Mona Saanouni
27 Janvier 2018•Mise à jour: 28 Janvier 2018
AA / Gaza / Mohamed Majed
Le membre du Bureau politique du mouvement Hamas, , Salah al-Bardawil, a confirmé l'attachement de son mouvement à la mise en œuvre de l'accord de réconciliation palestinienne, conclu sous les auspices de l'Egypte en octobre dernier.
Bardawil s'exprimait lors de la rencontre du "Front populaire pour la libération de la Palestine", avec pour titre "Les projets de liquidation de la cause palestinienne", organisée samedi à Gaza.
"L'unité nationale est un choix stratégique et le seul moyen d'atteindre la puissance nécessaire afin de vaincre le bloc israélo-américain", a déclaré Bardawil.

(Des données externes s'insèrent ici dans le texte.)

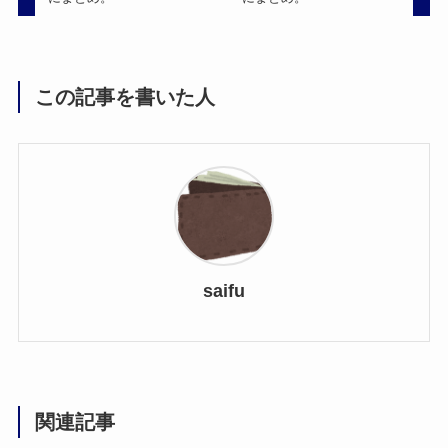
この記事を書いた人
saifu
関連記事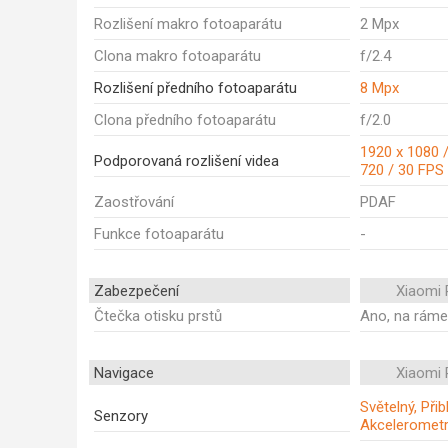
Rozlišení makro fotoaparátu
2 Mpx
Clona makro fotoaparátu
f/2.4
Rozlišení předního fotoaparátu
8 Mpx
Clona předního fotoaparátu
f/2.0
1920 x 1080 /
Podporovaná rozlišení videa
720 / 30 FPS
Zaostřování
PDAF
Funkce fotoaparátu
-
Zabezpečení
Xiaomi
Čtečka otisku prstů
Ano, na rám
Navigace
Xiaomi
Světelný, Při
Senzory
Akceleromet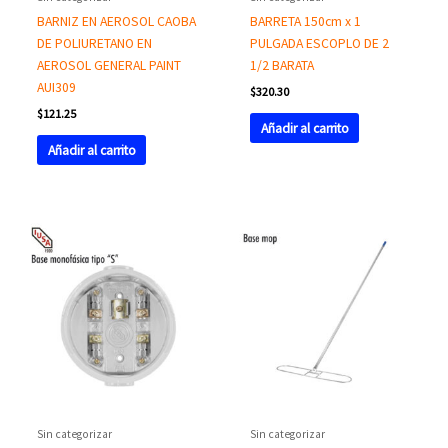
BARNIZ EN AEROSOL CAOBA
BARRETA 150cm x 1
DE POLIURETANO EN
PULGADA ESCOPLO DE 2
AEROSOL GENERAL PAINT
1/2 BARATA
AUI309
$
320.30
$
121.25
Añadir al carrito
Añadir al carrito
Sin categorizar
Sin categorizar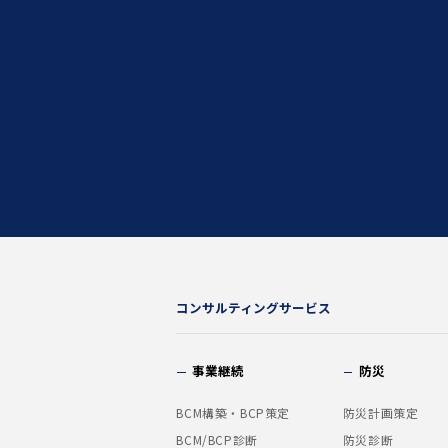
コンサルティングサービス
事業継続
防災
BCM構築・BCP策定
防災計画策定
BCM/BCP診断
防災診断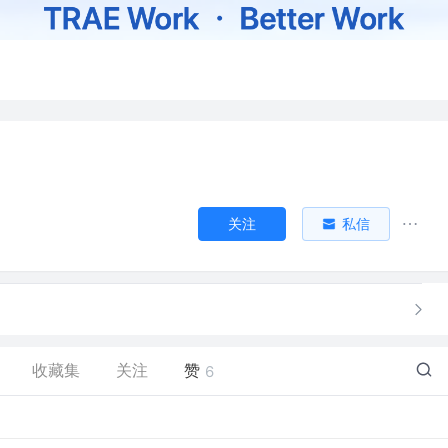
关注
私信
收藏集
关注
赞
6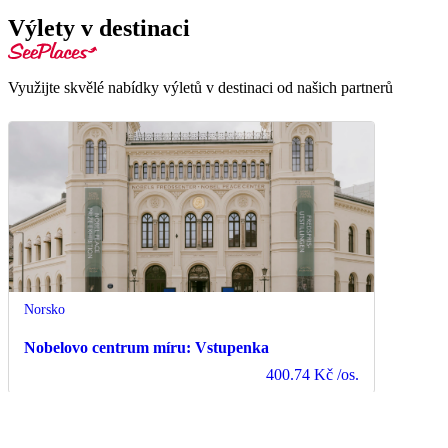
Výlety v destinaci
Využijte skvělé nabídky výletů v destinaci od našich partnerů
Norsko
Nobelovo centrum míru: Vstupenka
400.74 Kč
/os.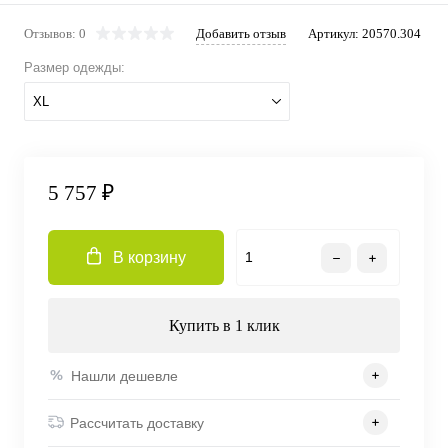
Отзывов: 0
Добавить отзыв
Артикул:
20570.304
Размер одежды:
XL
5 757 ₽
В корзину
Купить в 1 клик
Нашли дешевле
Рассчитать доставку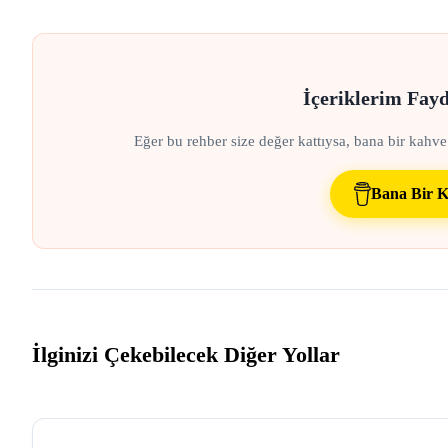
İçeriklerim Fay
Eğer bu rehber size değer kattıysa, bana bir kahve
Bana Bir K
İlginizi Çekebilecek Diğer Yollar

"La mise en oeuvre de la réconciliation palestinienne doit être une réalité pratique et ne peut demeurer un slogan", a-t-il ajouté.
Il a souligné que son mouvement ne croit pas en l'unité "comme simple tactique pour atteindre un but précis, mais il y croit comme option unique pour continuer la lutte contre Israël", ajoutant que l'unité "a ses avantages et aussi un prix qu'il faut payer".
Le membre du Front Populaire pour la Libération de la Palestine (FPLP), Jamil Mezher, a pour sa part déclaré dans son intervention, que "la réconciliation avance très lentement et doit être réalisée, tout le monde doit travailler pour la réaliser et la mener à terme".
"Nous devons protéger l'Intifada et la résistance, (...) il faut mettre un terme à l'accord de paix d'Oslo (signé entre l'OLP et Israël en 1993) et à toutes ses implications", a-t-il poursuivi.
Les efforts pour parvenir à la réconciliation palestinienne ont récemment connu quelques hésitations, aggravant les difficiles conditions de vie des habitants de la Bande de Gaza.
Le 12 octobre 2017, Fatah et Hamas ont signé, au Caire, un accord de réconciliation pour permettre au gouvernement de gérer Gaza et la Cisjordanie d'ici le 1er décembre, espérant ainsi mettre fin à la division qui perdure depuis 2007.
Il a souligné que les Etats-unis voulaient "liquider la question des réfugiés palestiniens, à travers leur récente décision de réduire l'aide à l'UNRWA".